ATEC files Form 144 to sell 300K RSU shares valued at $4.77M
Rhea-AI Filing Summary
Alphatec Holdings, Inc. (symbol ATEC) submitted a Form 144 notifying a proposed sale of 300,000 shares of common stock through Morgan Stanley Smith Barney LLC on the NASDAQ, with an aggregate market value of $4,770,000.00. The reported shares were acquired as Restricted Stock Units on 10/02/2020 and the acquisition and payment date is also listed as 10/02/2020. The filing shows 147,983,775 shares outstanding, and an approximate date of sale of 09/02/2025. The filer states there were no securities sold in the past three months for the account and includes the standard representation that the selling person does not possess undisclosed material adverse information.
Positive
- Clear disclosure of the broker (Morgan Stanley Smith Barney LLC), proposed sale date (09/02/2025), and aggregate market value ($4,770,000.00)
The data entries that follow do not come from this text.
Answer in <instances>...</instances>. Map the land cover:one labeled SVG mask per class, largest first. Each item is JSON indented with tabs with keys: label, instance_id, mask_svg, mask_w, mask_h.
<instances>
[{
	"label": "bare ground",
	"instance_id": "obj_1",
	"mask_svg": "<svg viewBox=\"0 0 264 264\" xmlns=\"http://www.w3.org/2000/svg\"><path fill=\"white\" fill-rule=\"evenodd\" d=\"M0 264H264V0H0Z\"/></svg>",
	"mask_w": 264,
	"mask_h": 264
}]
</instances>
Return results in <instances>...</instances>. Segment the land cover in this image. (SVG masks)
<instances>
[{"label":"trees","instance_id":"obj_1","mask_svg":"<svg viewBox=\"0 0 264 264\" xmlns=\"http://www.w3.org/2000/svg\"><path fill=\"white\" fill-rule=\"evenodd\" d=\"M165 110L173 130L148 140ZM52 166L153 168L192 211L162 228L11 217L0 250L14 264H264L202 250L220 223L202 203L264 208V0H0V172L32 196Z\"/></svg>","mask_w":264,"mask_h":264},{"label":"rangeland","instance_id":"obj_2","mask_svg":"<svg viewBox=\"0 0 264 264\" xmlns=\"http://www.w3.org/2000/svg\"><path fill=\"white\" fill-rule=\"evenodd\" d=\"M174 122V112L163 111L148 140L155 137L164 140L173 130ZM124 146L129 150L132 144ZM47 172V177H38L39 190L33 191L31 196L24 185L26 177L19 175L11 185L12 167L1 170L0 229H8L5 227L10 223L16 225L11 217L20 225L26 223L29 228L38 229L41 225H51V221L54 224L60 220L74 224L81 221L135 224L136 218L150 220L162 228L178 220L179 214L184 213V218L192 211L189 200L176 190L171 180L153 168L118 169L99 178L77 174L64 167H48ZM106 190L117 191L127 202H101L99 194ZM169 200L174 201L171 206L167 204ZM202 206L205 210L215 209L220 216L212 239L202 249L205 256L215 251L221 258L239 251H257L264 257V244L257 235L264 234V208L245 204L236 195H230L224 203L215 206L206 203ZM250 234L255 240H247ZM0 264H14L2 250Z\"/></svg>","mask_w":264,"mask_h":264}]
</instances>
- No securities sold in the past three months for the account, indicating this is not part of an active recent selling pattern
Negative
- No identity provided for the selling person in the provided excerpt (filer CIK/CCC fields are blank in the content)
- Limited context on whether the sale is part of a broader plan (no 10b5-1 adoption date or additional remarks included)
Insights
TL;DR: Planned sale of 300,000 ATEC shares worth $4.77M is disclosed; size appears small relative to total shares outstanding.
The Form 144 shows a proposed brokerage sale via Morgan Stanley Smith Barney of 300,000 common shares valued at $4,770,000 and an outstanding share count of 147,983,775. The shares originated as Restricted Stock Units granted and acquired on 10/02/2020. Because the filing reports no sales in the past three months and specifies the planned sale date of 09/02/2025, this is a routine Section 144 notification allowing a person to sell restricted or control securities under Rule 144 conditions. Based solely on the filing, the position size of the planned sale represents a small fraction of total outstanding shares, suggesting limited direct market impact from this single notice.
TL;DR: The notice documents a permitted disposition of RSUs; disclosure meets Rule 144 form requirements without additional governance flags.
The submission identifies the securities as Restricted Stock Units acquired from the issuer on 10/02/2020 and lists the broker, proposed sale date, and aggregate value. The signer affirms no undisclosed material adverse information, and the filing reports no recent sales by the account. There are no disclosures here of insider departures, related-party transactions, or exemptions relied upon beyond the Rule 144 notice itself. From a governance perspective, the filing is procedural and provides required transparency about an intended sale by a person holding RSUs.